April 25, 2014
WEST HAVEN, CONN. – Matthew Schmidt, an assistant professor at the University of New Haven, has been chosen by the Organization for Security and Cooperation in Europe to serve as a monitor for the May 25 national election in Ukraine.
Schmidt was chosen after being nominated by Sen. Richard Blumenthal (D-Conn.) and being interviewed by OSCE. Schmidt, who lives in New Haven and hails from Hays, Kan., holds a joint appointment at the University of New Haven in political science and national security.
“I am very excited and honored to be part of creating the conditions for a democratic Ukraine,” said Schmidt, an expert on Russian affairs. “As a student of democratic institutions, I believe the long-term security of the world depends on the extension of the free and fair elections to as many people as possible.”
The OSCE Special Monitoring Mission is being deployed in response to a request from Ukraine’s government and a consensus agreement by all 57 OSCE participating states.
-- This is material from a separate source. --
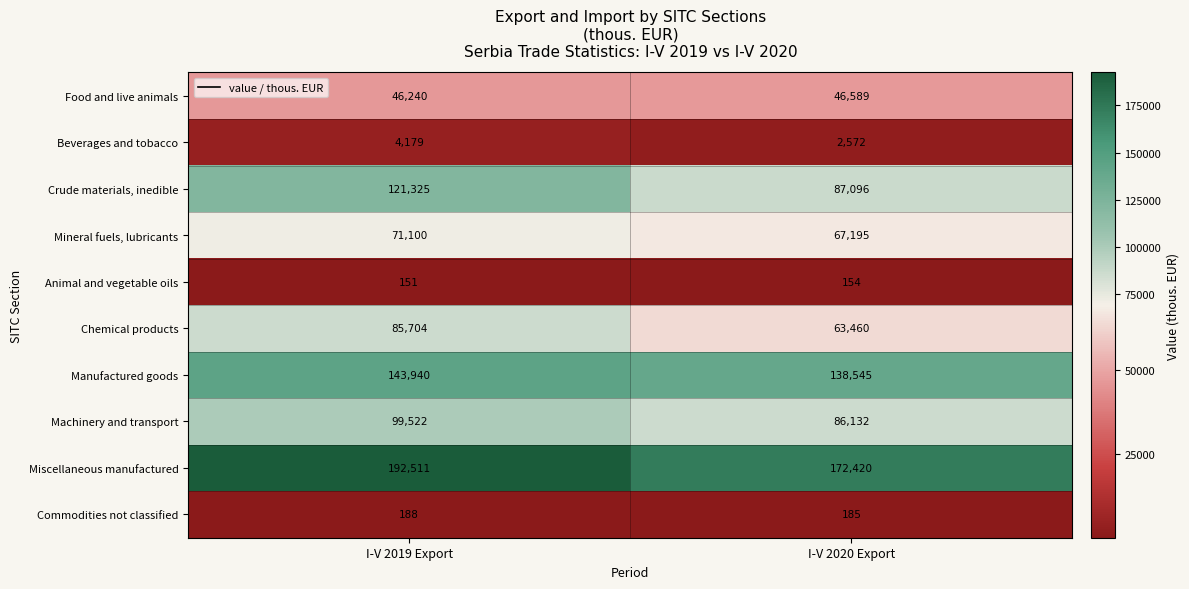

What is the sum of the Machinery and transport values at I-V 2020 Export and I-V 2019 Export?

185654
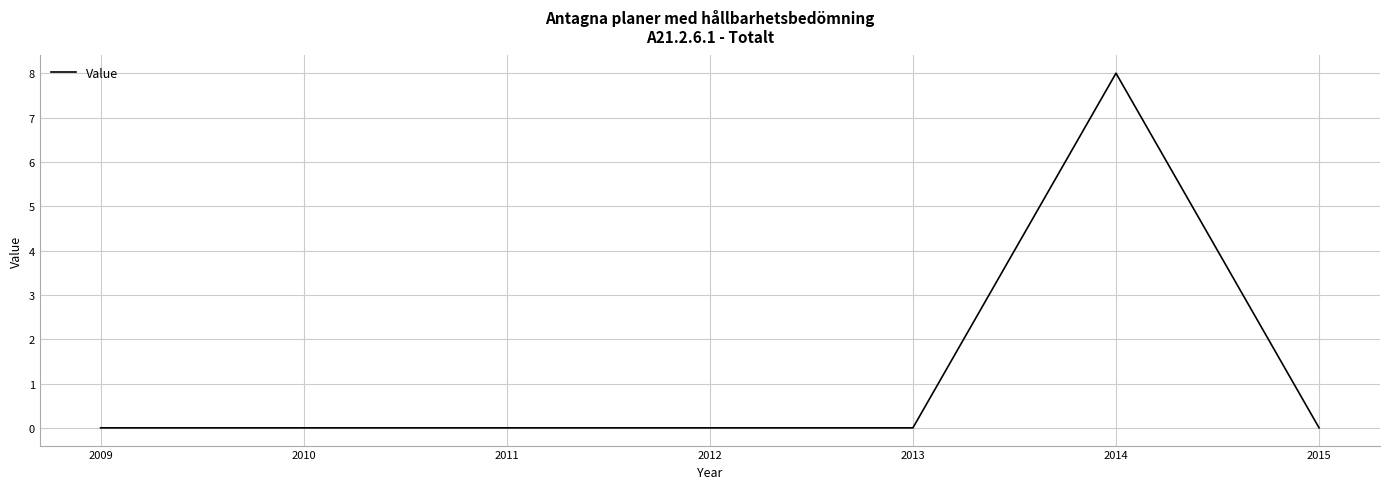

What is the average value?

1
The monitors are to contribute to reducing tensions and fostering peace, stability and security, according to OSCE.
The election will decide who will be president of Ukraine and whether a new constitution is ratified. The election is a majority vote election, but since there are so many candidates, political observers say it is unlikely a candidate will win more than 50 percent of the vote on 25 May.
If a majority candidate is not identified, there will be a run-off election in mid-June between the two highest vote-getters.
Schmidt, who speaks Russian, is expected to be in Ukraine from May 19-29 and has been asked to be ready to return in mid-June. He does not yet know what part of Ukraine he will be working in.
“We have been asked to be there to monitor polling locations and, afterward, to monitor the transportation and counting of ballots,” he said.
The University of New Haven is a private, top-tier comprehensive institution recognized as a national leader in experiential education. Founded in 1920 the university enrolls approximately 1,800 graduate students and more than 4,600 undergraduates.